On March 27, the University of Waterloo community came together to welcome an Eagle Staff to our institution. An Eagle Staff is an important element of the Indigenous relationship to Earth and those that have protected it. It reflects the wisdom, strength and honour of those that carry it in representing the Nations across Turtle Island. By introducing the Eagle Staff, the University honours the responsibility to take on Indigenous perspectives in the ways we teach, govern and behave as an institution. The Eagle Staff will be present at future Waterloo ceremonies and celebrations and will have a prominent place in convocation ceremonies. The Eagle Staff will be representative of the University’s First Nations, Métis and Inuit community members, as well as their traditions, cultures and strengths.
“It is my hope that the Staff will serve as an important symbol and reminder of the commitment we made to reconciliation and serve as inspiration for our University community today and for future generations.”
Vivek Goel, President and Vice Chancellor
Waterloo WELL-FIT celebrates 20 years
Two decades ago, University of Waterloo faculty members created a unique exercise program for people undergoing cancer treatment. UW WELL-FIT was inspired by successful cardiac exercise programs and trends among athletes with cancer. To date, the program has helped more than 2,000 people improve their fitness during cancer treatment and find support among others with similar experiences. Over time, UW WELL-FIT created a template for other exercise programs, including STEPS (for stroke survivors) and Brain and Body (for those experiencing early cognitive impairments).
Waterloo celebrations return to Asia
There are more than 238,000 Waterloo alumni living around the world, and some of our most active communities are on the other side of the globe. Winter 2023 marked a return to large-scale in-person events for Waterloo alumni living in Asia.

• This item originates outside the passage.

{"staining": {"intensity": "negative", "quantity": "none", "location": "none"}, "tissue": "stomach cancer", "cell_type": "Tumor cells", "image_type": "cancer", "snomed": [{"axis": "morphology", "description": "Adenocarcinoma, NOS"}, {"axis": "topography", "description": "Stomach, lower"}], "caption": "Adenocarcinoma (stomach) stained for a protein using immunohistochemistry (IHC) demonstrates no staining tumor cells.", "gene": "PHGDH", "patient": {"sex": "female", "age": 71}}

On February 20, 65 alumni in Indonesia gathered for an event with University of Waterloo President and Vice-Chancellor Vivek Goel. The following day, the new Singapore Alumni Chapter hosted their first in-person event, with Goel and more than 80 alumni in attendance. During his time in Singapore, Goel also attended the inaugural Canada-in-Asia Conference, at which alumni and other attendees heard from leading minds from Canada and Asia, including Nobel Laureate Donna Strickland and Waterloo Chancellor Dominic Barton.

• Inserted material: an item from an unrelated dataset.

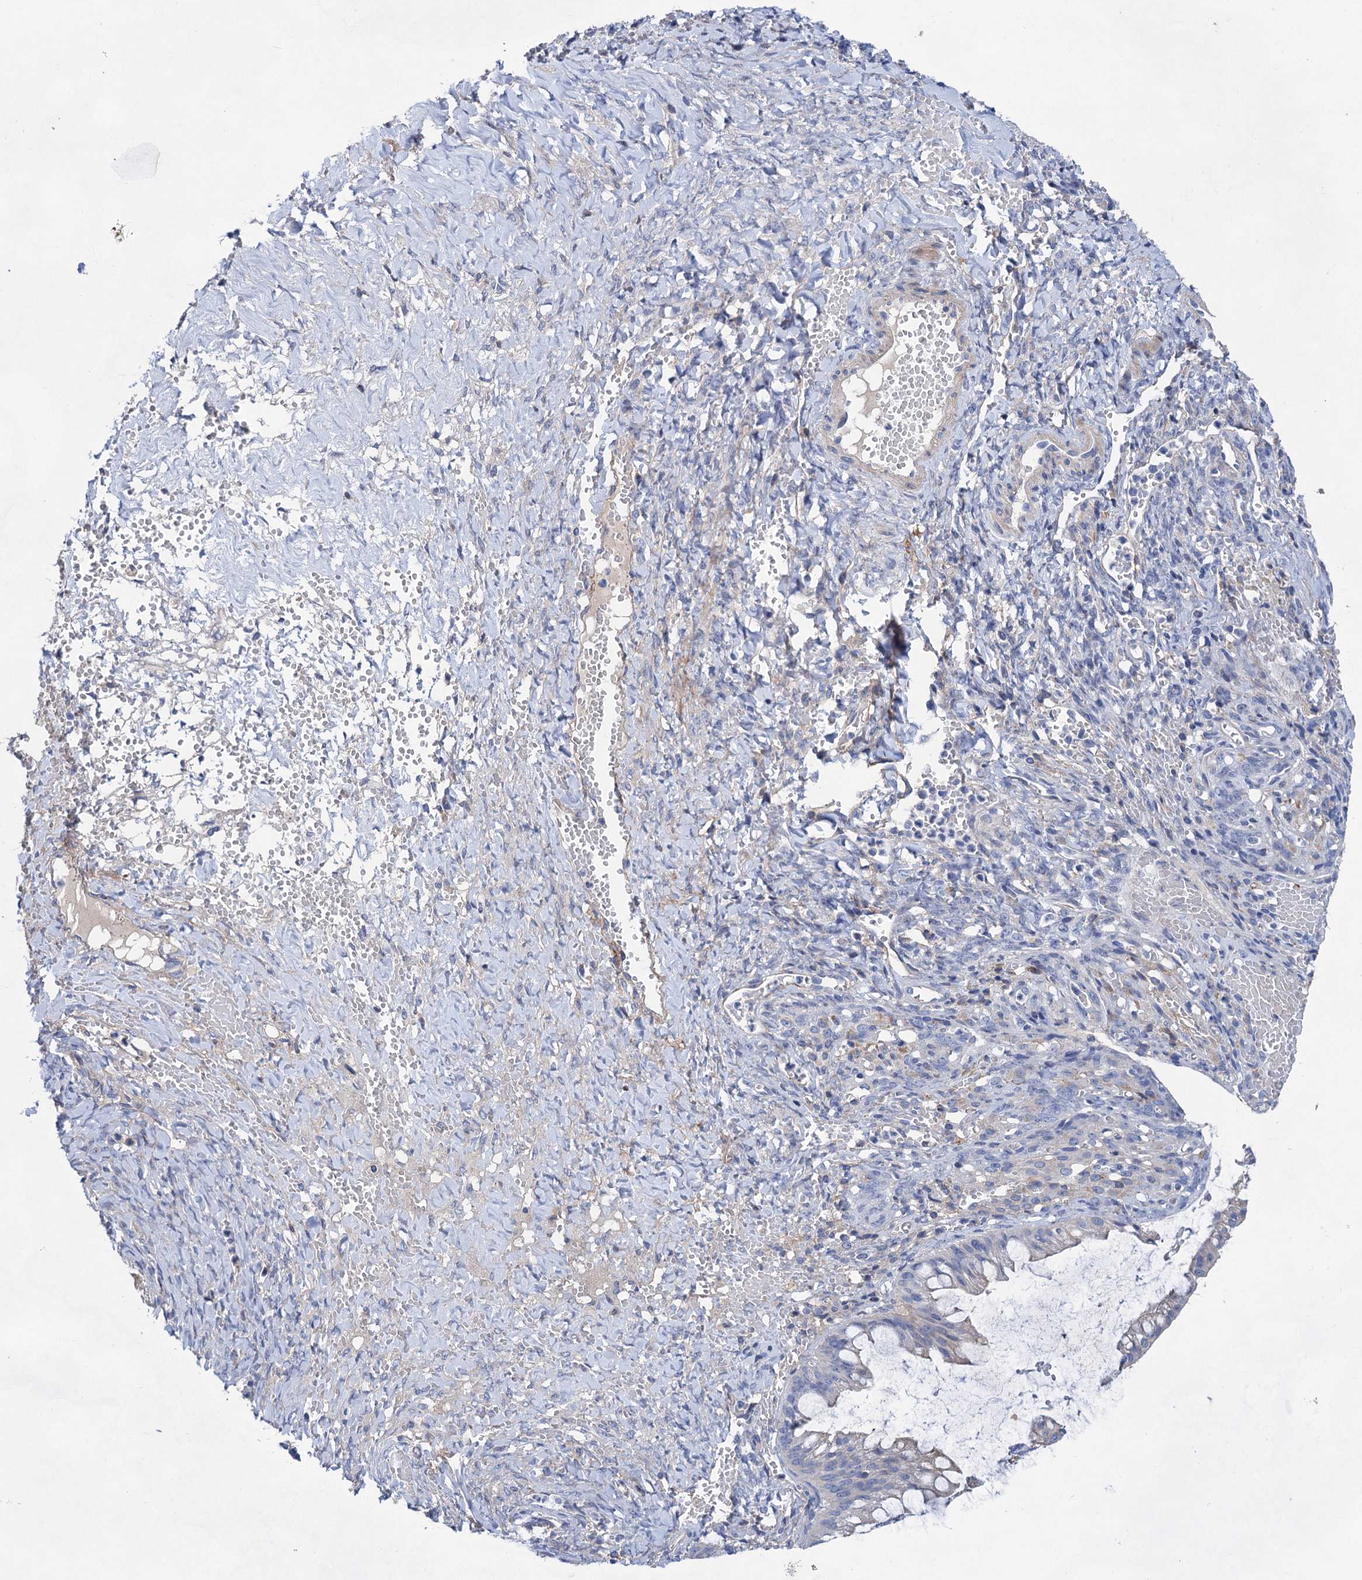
{"staining": {"intensity": "negative", "quantity": "none", "location": "none"}, "tissue": "ovarian cancer", "cell_type": "Tumor cells", "image_type": "cancer", "snomed": [{"axis": "morphology", "description": "Cystadenocarcinoma, mucinous, NOS"}, {"axis": "topography", "description": "Ovary"}], "caption": "A photomicrograph of ovarian cancer (mucinous cystadenocarcinoma) stained for a protein reveals no brown staining in tumor cells.", "gene": "GPR155", "patient": {"sex": "female", "age": 73}}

On February 24, the Hong Kong Alumni Chapter celebrated the return of its marquee event, an annual dinner and gala for local professionals to gather, network and hear from expert speakers. After a two-year hiatus, alumni were thrilled to reinstate the event with special guests Goel and Strickland in attendance. Thank you to this year’s sponsors, and the more than 200 alumni, students and friends of the University who attended!
Faculty of Science to bid farewell to Dean Bob Lemieux
Waterloo’s Faculty of Science will celebrate Dr. Bob Lemieux as he ends his eight-year term as dean this summer. Appointed in July 2015, Lemieux leaves behind a strong legacy on campus and in our community in both new scientific discoveries and subsequent future applications that have a long-reaching impact.

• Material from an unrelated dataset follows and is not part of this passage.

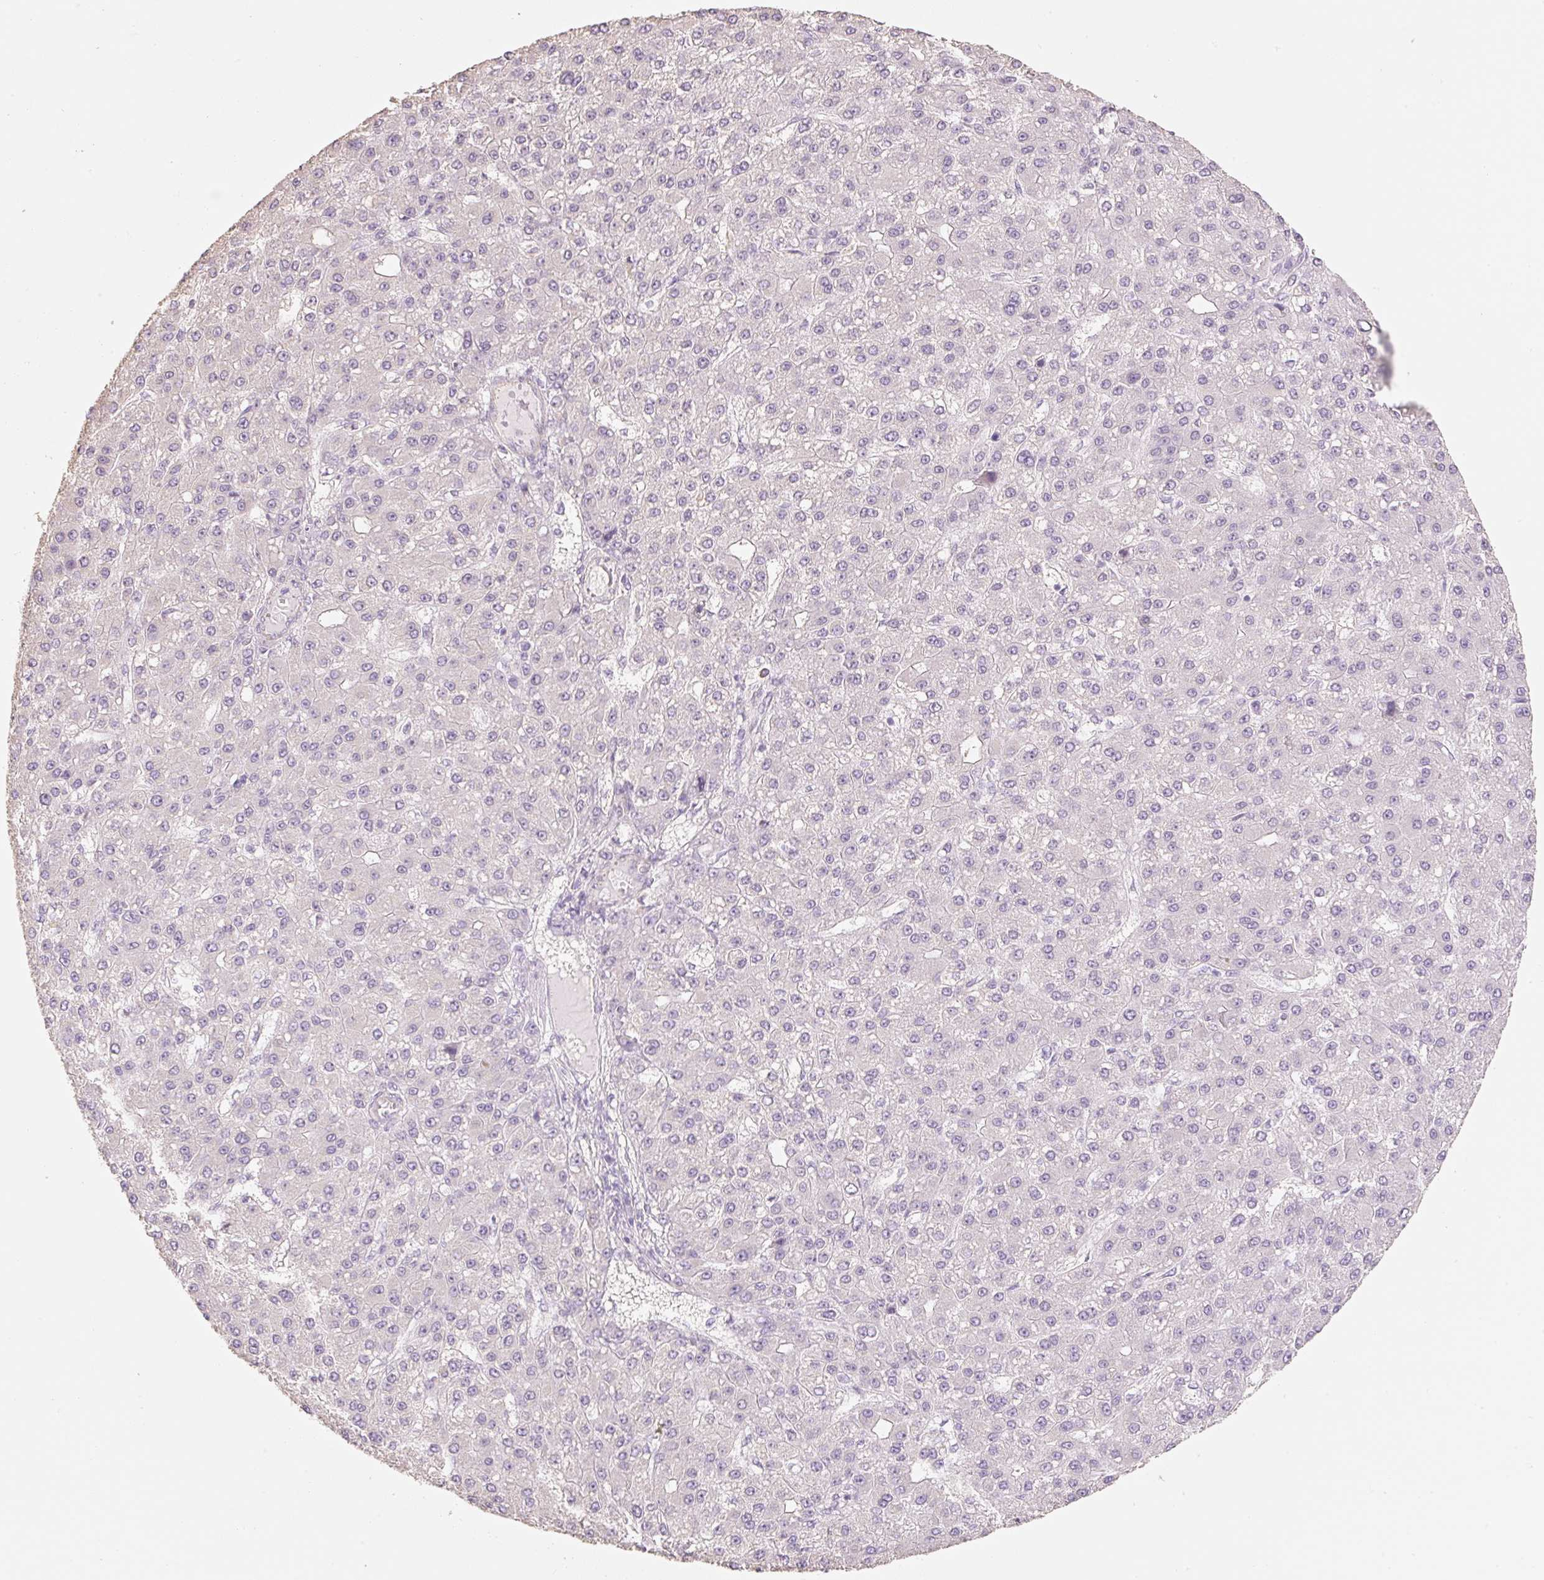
{"staining": {"intensity": "negative", "quantity": "none", "location": "none"}, "tissue": "liver cancer", "cell_type": "Tumor cells", "image_type": "cancer", "snomed": [{"axis": "morphology", "description": "Carcinoma, Hepatocellular, NOS"}, {"axis": "topography", "description": "Liver"}], "caption": "Image shows no significant protein expression in tumor cells of hepatocellular carcinoma (liver). (Brightfield microscopy of DAB (3,3'-diaminobenzidine) immunohistochemistry (IHC) at high magnification).", "gene": "MBOAT7", "patient": {"sex": "male", "age": 67}}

Throughout his tenure, Lemieux focused on the importance of fundamental science and its cardinal intersection with innovation and social impact. He led the development of the Centre for Eye and Vision Research, a collaboration with the Hong Kong Polytechnic University that performs ground-breaking research in critical areas for vision health. True to his belief that “chance favours the prepared mind,” Lemieux enabled the enhancement of multiple research facilities on campus to help the Faculty’s fundamental research across all science schools, disciplines and programs. He welcomed the University’s first Nobel Laureate, Donna Strickland, and saw the steady rise of the Faculty’s international reputation.
At the heart of Lemieux’s efforts is a commitment to innovation through science- discoveries, applications and technology to improve lives. Lemieux expanded Velocity Science, an on-campus facility for student and faculty-led businesses with an element of science needing entrepreneurial guidance. And he established a space for interdisciplinary problem solving, the Science Innovation Hub, in partnership with existing science-focused entrepreneurial groups on campus. Lemieux has also been a strong supporter and champion of the Waterloo Eye Institute, which will significantly enhance Canada’s leading eye and vision care centre.
Thank you, Dean Lemieux, for your many contributions.